На лбу у Симхи густо выступил пот. Он бросил тоскливый взгляд на дверь, но там стоял Онуфрий Омельченко.
— Нам, товарищи, вопрос ясен, — продолжала Элька, не спуская глаз с Березина, — кто-то тут постарался, поработал языком. И не одного Хонцю хотят опорочить… Но об этом потом потолкуем, а сейчас дадим слово Березину. Просим, Березин! Подойдите сюда, к столу.
Симха Березин привстал было и опять сел.
— Почему вы меня спрашиваете? Ничего я такого не говорил, ничего не знаю…
— Значит, по-вашему, на Хонцю напраслину возвели? — перебила его Элька. — Так вас понимать или нет?
— Ничего я такого не знаю… Это меня…
— Значит, вы тут ни при чем? Значит, кто-то другой тут воду мутит? Сейчас мы это узнаем, сейчас узнаем…
— Он самый и говорил, — крикнул кто-то, — а теперь, видишь, на попятный полез!
— На нас хочет свалить!
— Ах ты старый пес! Сам брехал, а сейчас… — Он это, он!
Элька села. «Теперь мы на верной дороге. Теперь пусть кони мчат».
Оксман вырыл уже порядочную яму, когда услышал кашель Нехамы. Лопата выпала у него из рук.
— Что? — испуганно спросил он, на цыпочках выбегая к ней.
— Ничего… Запершило в горле. Это я колос жевала… Иди, иди! Что-то они больно орут. — Она показала на красный уголок. — Пока ты прособираешься, они еще, не дай бог…
Она не договорила.
Оксман вернулся в клуню и в потемках спустился в яму.
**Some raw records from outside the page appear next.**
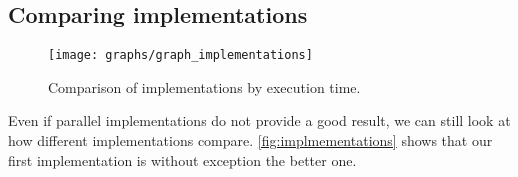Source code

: \subsection{Comparing implementations}

\begin{figure}
  \texttt{[image: graphs/graph\_implementations]}
  \caption{Comparison of implementations by execution time.}
  \label{fig:implmementations}
\end{figure}

Even if parallel implementations do not provide a good result, we can still look at how different implementations compare. \autoref{fig:implmementations} shows that our first implementation is without exception the better one.
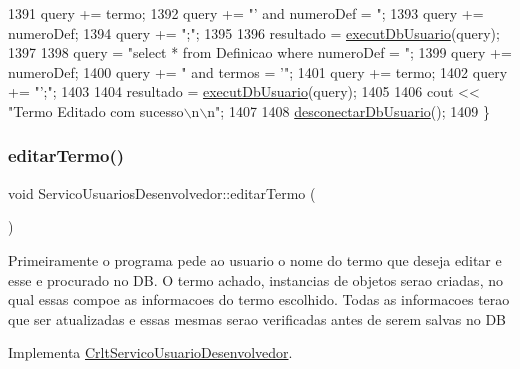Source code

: \begin{DoxyCode}
1391   query += termo;
1392   query += \textcolor{stringliteral}{"' and numeroDef = "};
1393   query += numeroDef;
1394   query += \textcolor{stringliteral}{";"};
1395 
1396      resultado = \mbox{\hyperlink{comando_sql_8cpp_a748197580e7f9acdbf48c78de1f7924b}{executDbUsuario}}(query);
1397 
1398      query = \textcolor{stringliteral}{"select * from Definicao where numeroDef = "};
1399      query += numeroDef;
1400      query += \textcolor{stringliteral}{" and termos = '"};
1401      query += termo;
1402      query += \textcolor{stringliteral}{"';"};
1403 
1404      resultado = \mbox{\hyperlink{comando_sql_8cpp_a748197580e7f9acdbf48c78de1f7924b}{executDbUsuario}}(query);
1405 
1406      cout << \textcolor{stringliteral}{"Termo Editado com sucesso\(\backslash\)n\(\backslash\)n"};
1407 
1408      \mbox{\hyperlink{comando_sql_8cpp_a969be9911913568e30d4ae8963338bc3}{desconectarDbUsuario}}();
1409  \}
\end{DoxyCode}
\mbox{\label{class_servico_usuarios_desenvolvedor_afb392520e6ea1209abb42ad0327673e0}} 
\subsubsection{\texorpdfstring{editar\+Termo()}{editarTermo()}}
{\footnotesize\ttfamily void Servico\+Usuarios\+Desenvolvedor\+::editar\+Termo (\begin{DoxyParamCaption}{ }\end{DoxyParamCaption})\hspace{0.3cm}{\ttfamily [virtual]}}

Primeiramente o programa pede ao usuario o nome do termo que deseja editar e esse e procurado no DB. O termo achado, instancias de objetos serao criadas, no qual essas compoe as informacoes do termo escolhido. Todas as informacoes terao que ser atualizadas e essas mesmas serao verificadas antes de serem salvas no DB

Implementa \mbox{\hyperlink{class_crlt_servico_usuario_desenvolvedor_a60098c3dd81dfb83ea03f4b7ace785dc}{Crlt\+Servico\+Usuario\+Desenvolvedor}}.


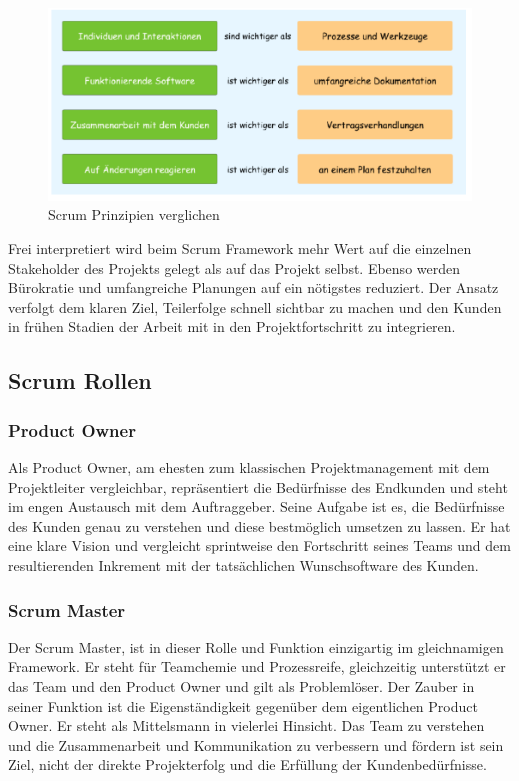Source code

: \begin{figure}[!htb]
  \centering
  \includegraphics[width=1\textwidth]{figures/daniel/Bild-1.png}
  \caption[]{Scrum Prinzipien verglichen}
  \label{fig:scrum_prinzipien}
\end{figure}

Frei interpretiert wird beim Scrum Framework mehr Wert auf die einzelnen Stakeholder des Projekts gelegt als auf das Projekt selbst. Ebenso werden Bürokratie und umfangreiche Planungen auf ein nötigstes reduziert. Der Ansatz verfolgt dem klaren Ziel, Teilerfolge schnell sichtbar zu machen und den Kunden in frühen Stadien der Arbeit mit in den Projektfortschritt zu integrieren. 

\subsection{Scrum Rollen}
\subsubsection{Product Owner}
Als Product Owner, am ehesten zum klassischen Projektmanagement mit dem Projektleiter vergleichbar, repräsentiert die Bedürfnisse des Endkunden und steht im engen Austausch mit dem Auftraggeber. Seine Aufgabe ist es, die Bedürfnisse des Kunden genau zu verstehen und diese bestmöglich umsetzen zu lassen. Er hat eine klare Vision und vergleicht sprintweise den Fortschritt seines Teams und dem resultierenden Inkrement mit der tatsächlichen Wunschsoftware des Kunden. 

\subsubsection{Scrum Master}
Der Scrum Master, ist in dieser Rolle und Funktion einzigartig im gleichnamigen Framework. Er steht für Teamchemie und Prozessreife, gleichzeitig unterstützt er das Team und den Product Owner und gilt als Problemlöser. Der Zauber in seiner Funktion ist die Eigenständigkeit gegenüber dem eigentlichen Product Owner. Er steht als Mittelsmann in vielerlei Hinsicht. Das Team zu verstehen und die Zusammenarbeit und Kommunikation zu verbessern und fördern ist sein Ziel, nicht der direkte Projekterfolg und die Erfüllung der Kundenbedürfnisse.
Вскоре он уже нащупал мешки.
«Такую пшеницу жалко везти, зимой ей цены не будет. Но что поделаешь, когда крыша над головой горит?» Он нагнулся, кряхтя выбросил из ямы мешок с зерном, потом ухватился за другой. «Эх-хе-хе! — вздохнул он. — Собственную пшеничку приходится воровать. Ну и жизнь…»
Все так же впотьмах он уложил мешки в телегу, со всех сторон укрыл соломой.
— Идем. Надо покормить коней, — еле слышно позвал он жену. — Дожили, а?… Не забыть бы цепь снять на ветряке, напомнишь мне…
Осторожно, стараясь не скрипеть, он приотворил ворота в конюшню и проскользнул внутрь. Тяжело вздохнув, Нехама пошла за ним.
У Эльки сверкали глаза, горели щеки. Ее словно несла какая-то могучая и радостная сила, слова сами срывались с языка.
— Назад нам пути нет! — звенел ее высокий, чистый голос. — Вспомните, как жили ваши отцы и деды, как сами вы жили до этого времени! Поглядите на Хому Траскуна — какая жизнь у него была, что он нажил?
— Лодырь, — не удержался Симха Березин. Он тут же пожалел, но было поздно.